La fine del fascismo segna una cesura politica fondamentale: cade il regime, cambia lo Stato, si apre la stagione repubblicana. La domanda decisiva riguarda la portata reale di questa svolta nelle condizioni di vita delle classi popolari meridionali.
La risposta resta ambivalente.
Una liberazione che arriva in modo diseguale
Nel Mezzogiorno del dopoguerra la fine del fascismo apre una fase nuova sul piano istituzionale. Le strutture sociali profonde restano però segnate da disuguaglianze, dipendenza economica e fragilità produttiva.
Le istituzioni cambiano, i rapporti di forza sociali seguono tempi più lunghi.
Le élite locali si trasformano e trovano continuità dentro il nuovo quadro democratico. Le masse contadine e urbane restano prive di strumenti organizzativi capaci di incidere con forza sulla direzione del cambiamento.
La liberazione assume così una forma precisa: politica e reale, insieme parziale sul piano sociale. Storicamente necessaria, incompleta sul piano della trasformazione delle condizioni materiali.
Il nodo gramsciano: chi guida il cambiamento
In una lettura gramsciana, questa dinamica si lega al problema dell’egemonia.
Il cambiamento attraversa il Paese senza nascere come costruzione autonoma e consapevole delle classi subalterne.
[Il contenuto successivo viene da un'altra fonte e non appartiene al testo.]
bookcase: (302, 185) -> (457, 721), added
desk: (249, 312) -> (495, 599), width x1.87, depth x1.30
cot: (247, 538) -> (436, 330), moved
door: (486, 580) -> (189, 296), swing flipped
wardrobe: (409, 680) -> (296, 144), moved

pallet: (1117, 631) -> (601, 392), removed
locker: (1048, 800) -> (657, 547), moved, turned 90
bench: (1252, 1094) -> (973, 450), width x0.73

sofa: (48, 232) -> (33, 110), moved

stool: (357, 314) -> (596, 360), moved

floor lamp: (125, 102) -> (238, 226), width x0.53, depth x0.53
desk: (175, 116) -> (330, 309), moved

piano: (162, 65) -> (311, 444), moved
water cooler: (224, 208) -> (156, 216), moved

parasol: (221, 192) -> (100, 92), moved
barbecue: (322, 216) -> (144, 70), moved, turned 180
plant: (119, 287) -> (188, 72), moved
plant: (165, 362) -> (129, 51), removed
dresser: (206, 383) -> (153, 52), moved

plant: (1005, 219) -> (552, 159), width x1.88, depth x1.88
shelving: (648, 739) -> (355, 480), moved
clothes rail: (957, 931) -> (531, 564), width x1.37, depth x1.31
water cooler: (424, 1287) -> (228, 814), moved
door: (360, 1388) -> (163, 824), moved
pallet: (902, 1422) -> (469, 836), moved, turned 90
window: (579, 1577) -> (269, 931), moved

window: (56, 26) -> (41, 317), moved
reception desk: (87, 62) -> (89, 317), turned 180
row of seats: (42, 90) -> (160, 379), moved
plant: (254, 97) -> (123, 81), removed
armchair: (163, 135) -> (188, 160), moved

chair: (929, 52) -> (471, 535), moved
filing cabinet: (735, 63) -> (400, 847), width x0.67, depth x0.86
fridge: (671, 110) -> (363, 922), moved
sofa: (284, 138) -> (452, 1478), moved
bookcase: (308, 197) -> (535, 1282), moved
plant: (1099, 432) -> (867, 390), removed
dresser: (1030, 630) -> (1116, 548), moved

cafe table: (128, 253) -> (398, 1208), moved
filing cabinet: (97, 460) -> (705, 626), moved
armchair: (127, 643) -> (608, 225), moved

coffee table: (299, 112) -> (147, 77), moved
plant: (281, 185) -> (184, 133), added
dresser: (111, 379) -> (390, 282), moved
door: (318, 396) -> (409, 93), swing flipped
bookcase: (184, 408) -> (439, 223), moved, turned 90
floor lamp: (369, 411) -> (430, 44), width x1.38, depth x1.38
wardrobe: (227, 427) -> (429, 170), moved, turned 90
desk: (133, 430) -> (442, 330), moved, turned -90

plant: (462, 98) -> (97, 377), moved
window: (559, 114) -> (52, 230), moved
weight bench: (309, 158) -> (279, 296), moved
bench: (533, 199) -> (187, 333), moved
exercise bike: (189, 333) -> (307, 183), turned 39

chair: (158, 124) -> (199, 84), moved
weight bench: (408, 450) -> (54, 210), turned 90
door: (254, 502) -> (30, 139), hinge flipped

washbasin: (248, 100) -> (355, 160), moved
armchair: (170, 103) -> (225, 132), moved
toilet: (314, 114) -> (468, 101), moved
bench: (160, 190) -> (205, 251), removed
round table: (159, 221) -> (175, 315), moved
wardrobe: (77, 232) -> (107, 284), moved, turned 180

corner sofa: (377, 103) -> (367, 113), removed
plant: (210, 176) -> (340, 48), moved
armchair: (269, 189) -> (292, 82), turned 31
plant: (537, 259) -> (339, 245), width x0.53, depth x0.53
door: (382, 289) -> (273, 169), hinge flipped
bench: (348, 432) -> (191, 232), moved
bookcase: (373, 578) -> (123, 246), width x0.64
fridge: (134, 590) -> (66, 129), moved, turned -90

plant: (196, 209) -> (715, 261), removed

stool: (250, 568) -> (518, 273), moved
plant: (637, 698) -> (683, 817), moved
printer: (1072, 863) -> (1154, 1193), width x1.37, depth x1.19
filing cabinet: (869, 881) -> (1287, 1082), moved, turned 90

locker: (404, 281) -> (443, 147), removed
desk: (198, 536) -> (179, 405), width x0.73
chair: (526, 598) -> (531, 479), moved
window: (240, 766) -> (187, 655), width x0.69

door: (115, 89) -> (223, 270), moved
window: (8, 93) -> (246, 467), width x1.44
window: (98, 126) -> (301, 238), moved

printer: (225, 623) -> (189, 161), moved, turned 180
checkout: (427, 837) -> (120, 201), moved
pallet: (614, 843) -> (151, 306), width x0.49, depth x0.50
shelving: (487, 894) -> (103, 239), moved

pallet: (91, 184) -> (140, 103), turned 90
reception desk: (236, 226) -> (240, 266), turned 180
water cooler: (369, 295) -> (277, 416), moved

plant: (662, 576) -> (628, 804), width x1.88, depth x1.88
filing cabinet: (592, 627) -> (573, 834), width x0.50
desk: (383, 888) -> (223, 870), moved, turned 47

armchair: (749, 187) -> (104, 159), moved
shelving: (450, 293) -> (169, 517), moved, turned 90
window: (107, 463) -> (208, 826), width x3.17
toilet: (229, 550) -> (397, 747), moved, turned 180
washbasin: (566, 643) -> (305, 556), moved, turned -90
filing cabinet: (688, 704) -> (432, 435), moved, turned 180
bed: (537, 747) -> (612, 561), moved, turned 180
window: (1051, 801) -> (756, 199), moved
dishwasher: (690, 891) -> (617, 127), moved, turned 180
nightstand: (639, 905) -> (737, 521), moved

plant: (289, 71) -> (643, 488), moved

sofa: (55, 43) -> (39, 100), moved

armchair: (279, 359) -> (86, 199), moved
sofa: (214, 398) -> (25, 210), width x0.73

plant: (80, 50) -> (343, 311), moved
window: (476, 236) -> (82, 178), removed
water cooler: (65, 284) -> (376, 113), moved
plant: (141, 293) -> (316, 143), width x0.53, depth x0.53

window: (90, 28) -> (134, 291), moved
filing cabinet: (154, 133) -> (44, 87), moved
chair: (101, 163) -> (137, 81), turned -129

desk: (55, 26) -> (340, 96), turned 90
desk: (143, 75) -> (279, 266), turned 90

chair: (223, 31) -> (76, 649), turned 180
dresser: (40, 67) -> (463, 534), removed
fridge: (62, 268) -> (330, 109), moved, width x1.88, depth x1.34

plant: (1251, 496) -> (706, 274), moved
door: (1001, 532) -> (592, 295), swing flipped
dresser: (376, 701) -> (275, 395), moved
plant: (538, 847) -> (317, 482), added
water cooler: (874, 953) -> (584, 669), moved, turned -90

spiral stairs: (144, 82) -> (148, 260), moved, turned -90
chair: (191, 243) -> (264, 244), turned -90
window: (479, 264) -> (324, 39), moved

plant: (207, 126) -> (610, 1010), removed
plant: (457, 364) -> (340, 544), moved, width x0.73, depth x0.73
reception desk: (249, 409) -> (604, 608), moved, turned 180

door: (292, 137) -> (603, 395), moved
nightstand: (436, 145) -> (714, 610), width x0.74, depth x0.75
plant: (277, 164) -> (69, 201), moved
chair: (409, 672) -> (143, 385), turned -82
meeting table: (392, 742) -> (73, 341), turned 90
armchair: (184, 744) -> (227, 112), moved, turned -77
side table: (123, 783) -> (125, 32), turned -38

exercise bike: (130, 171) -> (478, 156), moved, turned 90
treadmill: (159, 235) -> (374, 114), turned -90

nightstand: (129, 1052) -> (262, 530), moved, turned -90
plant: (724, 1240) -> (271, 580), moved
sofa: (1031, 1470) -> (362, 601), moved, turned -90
Si sviluppa attraverso mediazioni istituzionali e statali, dentro un processo in cui il Sud entra nella nuova Italia senza disporre pienamente degli strumenti per orientarne la direzione.
Si afferma così una trasformazione guidata dall’alto, che lascia irrisolta la formazione di un blocco storico nuovo e realmente popolare.
Il Sud dentro la Repubblica
Il Mezzogiorno entra nella Repubblica dentro una contraddizione strutturale: piena cittadinanza formale e persistente debolezza nella capacità di determinare sviluppo, lavoro, infrastrutture e opportunità.
La questione riguarda la forma della partecipazione storica. Riguarda la possibilità concreta di costruire una direzione collettiva del proprio futuro.
Una domanda ancora aperta
La questione centrale riguarda il senso stesso della liberazione. Riguarda la sua traduzione nei diversi territori del Paese e nella vita materiale delle classi popolari.
Chi ha avuto, e chi ha oggi, la possibilità di trasformare quella liberazione in potere reale di autodeterminazione?
Nel Mezzogiorno questa domanda resta aperta. E proprio per questo il 25 aprile continua a funzionare come una misura critica del presente.
La liberazione politica apre una fase storica nuova. La liberazione sociale richiede ancora una trasformazione piena dei rapporti di forza.